On his way back through the cemetery, he spotted Kyoya by his family's land plot. The Ohtori looked up at him and nodded, his smirk ever present. Kaoru nodded back respectfully, offering a smile to his sempai.
Tamaki, Haruhi, Hunny, and Mori were all waiting for him outside the cemetery by a car. He felt himself begin to smile.
Yes, he was getting better. Even if no one could completely replace Hikaru.
~o~
A/N: Because Kyoya is totally rational enough to get Kaoru to listen to reason while simultaneously avoiding the subject of his own grief. Can no one else see this happening?
A NON-KYOHARU ONE-SHOT?! WHAT IS THIS BLASPHEMY?! AM I SICK?! No. I swear. I'm not sick or anything… I just needed a break from KyoHaru (I know NONSENSE right?)
If you have not heard the song Running Up That Hill by Track and Field you need to go look it up right this instant. It will put so much more emotion into this than just straight reading it. Or Doomsday from Doctor Who, though that doesn't REALLY go with it as well. I just really like that song.

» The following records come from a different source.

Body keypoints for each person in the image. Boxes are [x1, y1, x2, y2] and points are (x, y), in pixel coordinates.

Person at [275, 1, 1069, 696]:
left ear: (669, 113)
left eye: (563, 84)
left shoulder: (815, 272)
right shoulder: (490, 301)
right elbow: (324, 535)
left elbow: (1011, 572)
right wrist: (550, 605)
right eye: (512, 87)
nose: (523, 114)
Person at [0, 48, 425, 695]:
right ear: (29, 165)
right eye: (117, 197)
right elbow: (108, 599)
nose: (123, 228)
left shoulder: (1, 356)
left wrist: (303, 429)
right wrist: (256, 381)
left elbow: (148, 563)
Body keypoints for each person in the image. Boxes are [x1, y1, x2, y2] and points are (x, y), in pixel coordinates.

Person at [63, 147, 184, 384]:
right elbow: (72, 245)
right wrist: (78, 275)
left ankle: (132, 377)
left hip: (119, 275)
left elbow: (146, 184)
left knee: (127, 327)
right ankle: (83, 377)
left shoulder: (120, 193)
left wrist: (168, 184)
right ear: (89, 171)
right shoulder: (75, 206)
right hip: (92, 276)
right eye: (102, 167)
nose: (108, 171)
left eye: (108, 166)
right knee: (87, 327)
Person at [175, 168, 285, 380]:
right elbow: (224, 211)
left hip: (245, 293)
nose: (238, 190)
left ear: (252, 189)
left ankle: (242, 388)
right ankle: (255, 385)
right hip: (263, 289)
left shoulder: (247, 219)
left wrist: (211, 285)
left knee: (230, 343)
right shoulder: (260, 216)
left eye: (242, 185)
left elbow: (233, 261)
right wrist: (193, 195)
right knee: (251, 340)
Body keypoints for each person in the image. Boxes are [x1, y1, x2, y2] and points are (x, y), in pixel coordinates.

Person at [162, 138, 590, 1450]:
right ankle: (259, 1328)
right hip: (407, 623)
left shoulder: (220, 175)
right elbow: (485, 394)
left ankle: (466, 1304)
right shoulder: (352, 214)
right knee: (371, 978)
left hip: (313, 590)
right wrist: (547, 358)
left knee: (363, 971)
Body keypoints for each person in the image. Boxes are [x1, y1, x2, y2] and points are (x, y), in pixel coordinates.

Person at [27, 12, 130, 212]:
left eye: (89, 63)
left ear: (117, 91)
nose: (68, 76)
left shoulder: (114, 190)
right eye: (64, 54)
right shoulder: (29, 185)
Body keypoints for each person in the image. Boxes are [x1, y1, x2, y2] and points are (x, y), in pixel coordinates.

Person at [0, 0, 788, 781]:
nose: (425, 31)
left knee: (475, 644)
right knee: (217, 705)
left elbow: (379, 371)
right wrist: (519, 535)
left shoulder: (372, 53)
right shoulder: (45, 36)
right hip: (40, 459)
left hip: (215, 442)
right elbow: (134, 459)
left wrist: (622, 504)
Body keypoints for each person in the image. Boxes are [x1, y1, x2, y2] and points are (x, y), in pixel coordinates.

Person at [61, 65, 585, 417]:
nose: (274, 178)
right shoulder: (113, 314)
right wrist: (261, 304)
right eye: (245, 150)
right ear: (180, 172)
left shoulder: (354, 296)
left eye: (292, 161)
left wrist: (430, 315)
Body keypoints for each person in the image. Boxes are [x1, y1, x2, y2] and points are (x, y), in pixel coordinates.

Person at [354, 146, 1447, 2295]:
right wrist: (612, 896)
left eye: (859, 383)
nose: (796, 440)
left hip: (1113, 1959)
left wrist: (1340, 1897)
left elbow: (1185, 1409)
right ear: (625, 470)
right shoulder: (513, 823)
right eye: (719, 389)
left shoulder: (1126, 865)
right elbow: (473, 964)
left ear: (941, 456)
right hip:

I couldn't resist giving it a slightly hopeful ending. Leaving Kaoru as that mass of despair just pains me way too much.
Didn't have to wait long for me did you? Oh man. This is so bad. I can't concentrate on LD with so many one-shot ideas going through my head. Oh well… I still have half the month left… I think this is the shortest thing I've written since Bird, Cage, Nest and Nesting… That's… Saddening in a way. And this is 4000 words too. THAT'S short? Oi…
Un-beta'd and mediocrely edited – as in I skimmed but didn't really READ. Excuse any mistakes you find.